Quote:
Originally posted by Charter
If these encodings do use the characters bewteen ~ and _ then you might try the following.
PHP Code:
$phpdig_words_chars['EUC-JP'] = '[:alnum:]€‚ƒ„…*‡ˆ‰*‹ŒŽ‘’“”•–—˜™š›œžŸ_¡¢£¤¥¦§¨©ª«¬_®¯°±²³´µ¶·¸¹º»¼½¾¿ÀÁÂÃÄÅÆÇÈÉÊËÌÍÎÏÐÑÒÓÔÕÖרÙÚÛÜÝÞß*áâãäåæçèéêëì*îïðñòóôõö÷øùúûüý';
$phpdig_words_chars['Shift_JIS'] = '[:alnum:]€‚ƒ„…*‡ˆ‰*‹ŒŽ‘’“”•–—˜™š›œžŸ_¡¢£¤¥¦§¨©ª«¬_®¯°±²³´µ¶·¸¹º»¼½¾¿ÀÁÂÃÄÅÆÇÈÉÊËÌÍÎÏÐÑÒÓÔÕÖרÙÚÛÜÝÞß*áâãäåæçèéêëì*îïðñòóôõö÷øùúû';
|
Thank you Charter!
These encodings actually use characters from ~ to _.
This is how I built these strings:
EUC-JP uses character from ASCII 64 to 254 except 127 and 142.
Shift_JIS uses character from ASCII 64 to 252 except 127.
These characters are either in first or second position in multibyte characters.
What do you mean by "bad character"?
BTW, I found the full version of Jcode (the previous one was a Light Edition) at
http://www.spencernetwork.org/jcode/.
It has support for UTF-8, but I haven't been able to make it work. Each characters are replaced by ? in the source. I think it must come from an incompatibility in the server. That doesn't work locally neither (on an apache emulator)
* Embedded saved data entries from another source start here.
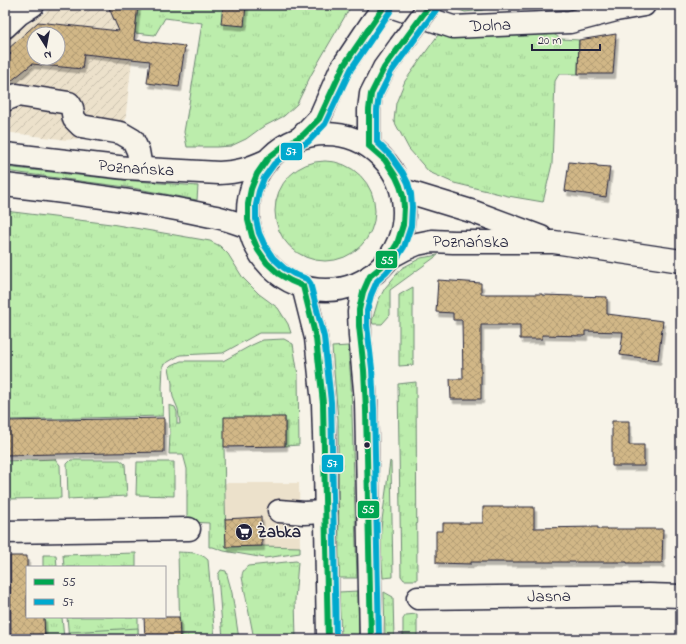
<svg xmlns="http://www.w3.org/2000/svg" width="686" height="644" font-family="'Indie Flower',sans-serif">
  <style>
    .built { fill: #ece1cb }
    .industrial { fill: url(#industrial-furrows); fill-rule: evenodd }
    .grass { fill: url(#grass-tufts); stroke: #6f8874 }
    .park { fill: #bcedac; stroke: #6f8874 }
    .building { fill: url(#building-cross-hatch); stroke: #22223b; fill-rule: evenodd; filter: url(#shadow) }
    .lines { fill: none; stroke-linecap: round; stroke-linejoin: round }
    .minor-casing { stroke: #22223b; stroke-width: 25 }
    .major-casing { stroke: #22223b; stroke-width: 25 }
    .minor { stroke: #f7f3e8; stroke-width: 22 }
    .major { stroke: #f7f3e8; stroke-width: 22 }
    .major-bridge-casing { stroke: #22223b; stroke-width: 25; stroke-linecap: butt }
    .major-bridge { stroke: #f7f3e8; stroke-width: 22 }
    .bus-1-casing { stroke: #f7f3e8; stroke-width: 9 }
    .bus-2-casing { stroke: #f7f3e8; stroke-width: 9 }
    .bus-1 { stroke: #00a651; stroke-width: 6 }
    .bus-2 { stroke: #00a9ce; stroke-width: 6 }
    .bus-dot { fill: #22223b; stroke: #f7f3e8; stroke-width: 1.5 }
    .labels { text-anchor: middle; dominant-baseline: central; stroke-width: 3; stroke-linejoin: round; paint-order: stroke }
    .street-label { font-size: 17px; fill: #22223b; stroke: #f7f3e8 }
    .poi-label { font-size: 17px; font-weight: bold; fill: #22223b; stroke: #f7f3e8; text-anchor: start }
    .line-badge { stroke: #f7f3e8; stroke-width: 1.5 }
    .badge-label { font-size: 11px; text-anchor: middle; font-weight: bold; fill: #fff }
  </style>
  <defs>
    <pattern id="industrial-furrows" width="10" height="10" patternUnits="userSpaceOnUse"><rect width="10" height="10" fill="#ece1cb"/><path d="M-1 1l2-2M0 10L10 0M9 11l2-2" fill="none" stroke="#cac1af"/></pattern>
    <pattern id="grass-tufts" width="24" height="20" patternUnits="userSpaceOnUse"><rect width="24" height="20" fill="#bcedac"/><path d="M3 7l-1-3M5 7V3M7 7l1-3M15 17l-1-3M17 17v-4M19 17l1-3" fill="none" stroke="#a1cb95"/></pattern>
    <pattern id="building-cross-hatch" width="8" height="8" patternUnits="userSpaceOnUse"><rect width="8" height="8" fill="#d1b787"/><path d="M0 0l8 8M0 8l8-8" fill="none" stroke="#b39d75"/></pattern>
    <filter id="shadow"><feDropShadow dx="2.5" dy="4.5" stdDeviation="0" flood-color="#0004"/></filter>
  </defs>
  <rect width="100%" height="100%" fill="#f7f3e8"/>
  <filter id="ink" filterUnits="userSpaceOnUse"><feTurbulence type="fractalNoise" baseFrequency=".025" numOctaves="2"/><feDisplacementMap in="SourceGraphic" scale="8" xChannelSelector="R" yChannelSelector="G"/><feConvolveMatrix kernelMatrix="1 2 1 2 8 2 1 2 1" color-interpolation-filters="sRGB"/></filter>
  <g filter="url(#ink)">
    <path class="built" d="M225 483H299L300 547 262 546 226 547Z"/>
    <path class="industrial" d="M122 5H138L125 122 93 118 91 139H72L67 140 5 132V44L21 29 52 7 109 8ZM34 34H58V58H34Z"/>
    <path class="grass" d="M138 5H351L348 11 311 75 297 104 284 116 261 128 246 139 231 146 217 147H187L184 132 190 98 202 23 165 18 155 35 135 33Z
      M445 5H497L482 10 465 12Z
      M549 31 561 39 579 40 578 74H559L555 81 552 164 543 202 508 196 454 183 429 172 409 149 394 121 396 103 405 81 438 35 450 37Z
      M275 211a50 50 0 1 1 100 0a50 50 0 1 1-100 0Z
      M5 167 123 180 198 186 197 200 133 188 5 171Z
      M5 211 111 224 210 241 220 246 228 254 243 278 259 294 278 308 288 324 291 333H259L223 353 180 355 163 365 162 388 163 416 5 420Z
      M438 255 390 290V315L382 324H373L372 321 378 301 385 288 402 268 421 258Z
      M413 287V365L399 366V295Z
      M284 339 293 344 298 375 299 445 285 446V417L224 447 226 546H262L300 547V553L265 558 224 551 213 547H209V523L187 522V469L183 454H169L170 434 169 405 175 407 177 412V424H180L178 409 173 397 172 390V383L169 368 172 365 181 361H223L252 345 263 340Z
      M348 346 351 382 357 578H339L338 419 332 347Z
      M416 382 417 580H404L401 576 398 384Z
      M55 459 60 465 61 498 9 499V477H5V461Z
      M71 460H120L125 464 127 496 68 499 67 464Z
      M390 461 391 462 393 577 383 578 380 535Z
      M137 462H174V496L136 495Z
      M178 552C190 553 199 551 208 560L215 639H180Z
      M136 553V567H64L63 555Z
      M43 555H56L57 567H43Z
      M296 561 298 562 295 600 296 639H254L242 577C242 572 244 569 248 566Z
      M221 570 226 571 232 593 239 639H223L218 575 219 573Z
      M358 591 359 639H341L339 592Z
      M384 592 393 597 394 639H385Z
      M417 614V639H403V619L406 615Z
      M44 617H62L64 639H45Z
      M67 617H138V639H69Z"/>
    <path class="park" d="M138 628V637L126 639H69L68 632Z"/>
    <path class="building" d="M122 5H138L134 40 185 46 179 87 147 83 150 61 84 54 82 69 32 64 5 86V60L11 54 7 50 38 22 119 31 109 8ZM34 34H58V58H34Z
      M223 5H246L244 26 221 24Z
      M616 34 613 74H578L579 40Z
      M569 162 597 165V166L610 167 606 197 565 191Z
      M438 280 481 283V294H542V295L607 297V314L663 321 658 360 620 355 623 332 585 331V336L542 335V339H520V325H481V399H451L450 379H463L462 320H453V313L436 312Z
      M224 417H285V446L224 447Z
      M164 418V452L5 455V421Z
      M612 421H629V445H644V466H612Z
      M483 507H534V528L598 527V529H663L662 563H627V562H471V564L436 563V531H443V523H483Z
      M261 517 262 546 226 547 225 519Z
      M10 556H27V617H44L45 639H11Z
      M144 617H179L180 639H145Z"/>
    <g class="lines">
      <defs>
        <g id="minor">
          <path id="s1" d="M387 5 453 27 570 22 616 10 644 5"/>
          <path d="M5 27 19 14 33 5"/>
          <path d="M5 100 17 95 69 103 72 108 74 119 81 126 121 133 133 140 138 151 141 168"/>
          <path d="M279 511 304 513 326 512"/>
          <path d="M5 532 189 529"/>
          <path id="s2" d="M418 598 649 595 681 596"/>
        </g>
        <g id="major">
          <circle cx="326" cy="212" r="78"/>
          <path d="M301 137 320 117 341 69 371 24 385 5"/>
          <path d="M369 146V110L371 94 384 68 400 46"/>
          <path id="s3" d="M5 154 127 168 219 173C239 172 248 169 266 161"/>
          <path d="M5 185C74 193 143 201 211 216 224 218 236 223 249 227"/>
          <path d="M402 190 474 212 541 237"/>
          <path id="s4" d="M390 257 405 249 417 244 432 241 453 242H554L681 261"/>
          <path d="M370 276 361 298 359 312 360 336 366 401 371 639"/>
          <path d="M303 286 316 338 323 403 325 466 328 639"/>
        </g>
      </defs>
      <use href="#minor" class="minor-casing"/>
      <use href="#major" class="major-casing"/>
      <use href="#minor" class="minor"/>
      <use href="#major" class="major"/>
      <defs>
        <path id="major-bridge" d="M400 46 430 5"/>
      </defs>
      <use href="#major-bridge" class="major-bridge-casing"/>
      <use href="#major-bridge" class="major-bridge"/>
      <defs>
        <path id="bus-1" d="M369 146 385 160 396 177 400 186 403 196 404 207 403 225 397 244 386 261 381 267 370 276 363 292 359 310V326L364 370 366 409 371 639
          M369 146V110L371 94 384 68 430 5
          M303 286 316 338 323 403 328 639
          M303 286 291 281 279 274 267 263 258 250 252 236 248 220V204L251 189 257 174 268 158 282 147 303 135 319 119 344 65 385 5"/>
        <path id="bus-2" d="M336 639 331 402 324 337 310 283 307 279 294 274 284 268 273 258 265 246 259 233 256 219V205L259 191 264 178 274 164 286 154 308 142 325 124 351 69 391 10
          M379 639 374 409 372 369 367 325V311L371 295 377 281 386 273 392 266 404 247 411 226 412 207 411 194 408 183 403 173 391 156 377 142V110L379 96 391 72 436 10"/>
      </defs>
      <use href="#bus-1" class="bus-1-casing"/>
      <use href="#bus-2" class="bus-2-casing"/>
      <use href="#bus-1" class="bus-1"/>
      <use href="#bus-2" class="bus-2"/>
    </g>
  </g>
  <defs>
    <symbol id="supermarket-disc" viewBox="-11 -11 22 22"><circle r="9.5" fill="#22223b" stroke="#f7f3e8"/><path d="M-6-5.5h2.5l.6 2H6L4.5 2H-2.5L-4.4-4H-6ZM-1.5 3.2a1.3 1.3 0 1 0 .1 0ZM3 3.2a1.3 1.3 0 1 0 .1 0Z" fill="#fff"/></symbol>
  </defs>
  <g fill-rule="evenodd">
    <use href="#supermarket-disc" x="234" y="522" width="20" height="20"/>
  </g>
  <circle class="bus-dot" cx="367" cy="445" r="3.5"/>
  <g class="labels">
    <g class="street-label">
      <text stroke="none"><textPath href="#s1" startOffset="107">Dolna</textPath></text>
      <text stroke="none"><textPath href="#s3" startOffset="132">Poznańska</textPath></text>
      <text stroke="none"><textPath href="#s4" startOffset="84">Poznańska</textPath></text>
      <text stroke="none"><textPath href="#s2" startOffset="131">Jasna</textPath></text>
    </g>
    <g class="poi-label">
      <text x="257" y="532">Żabka</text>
    </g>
  </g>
  <g class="line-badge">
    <rect x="280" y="142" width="23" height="19" rx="4" fill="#00a9ce"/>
    <rect x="375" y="250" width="23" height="19" rx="4" fill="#00a651"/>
    <rect x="321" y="454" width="23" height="19" rx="4" fill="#00a9ce"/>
    <rect x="357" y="500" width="23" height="19" rx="4" fill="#00a651"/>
  </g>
  <g class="badge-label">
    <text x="291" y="155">57</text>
    <text x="387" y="264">55</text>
    <text x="332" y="467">57</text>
    <text x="368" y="513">55</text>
  </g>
  <rect width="686" height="644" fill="none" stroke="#f7f3e8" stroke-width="20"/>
  <rect x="10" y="10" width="666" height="624" fill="none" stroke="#22223b" stroke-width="1.5" filter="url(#ink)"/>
  <rect x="26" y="566" width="140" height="52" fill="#f7f3e8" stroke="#a29fa3"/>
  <rect x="34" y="579" width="20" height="6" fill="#00a651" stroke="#a29fa3"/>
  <text x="62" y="586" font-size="12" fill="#22223b">55</text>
  <rect x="34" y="599" width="20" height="6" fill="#00a9ce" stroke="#a29fa3"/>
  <text x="62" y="606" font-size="12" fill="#22223b">57</text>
  <g transform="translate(46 46) rotate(169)"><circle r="19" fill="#f7f3e8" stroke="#a29fa3"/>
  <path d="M0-3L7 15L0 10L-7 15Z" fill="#22223b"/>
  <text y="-6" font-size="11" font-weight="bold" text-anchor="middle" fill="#22223b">N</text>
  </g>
  <path d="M532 44v6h68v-6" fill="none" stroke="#22223b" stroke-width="2"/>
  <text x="538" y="44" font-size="12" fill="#22223b" stroke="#f7f3e8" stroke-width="3" paint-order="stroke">20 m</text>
</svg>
Apparently, all what I need to do to index multi-byte words is to change phpdigEpureText for the Japanese encodings to replace the separators by a space and to convert the text to the good encoding.
I haven't tried to implement it in phpdig though, but phpdigEpureText was why no word was indexed in the Japanese pages. I tested this function alone and it returned less than 2 letter words for a Japanese input.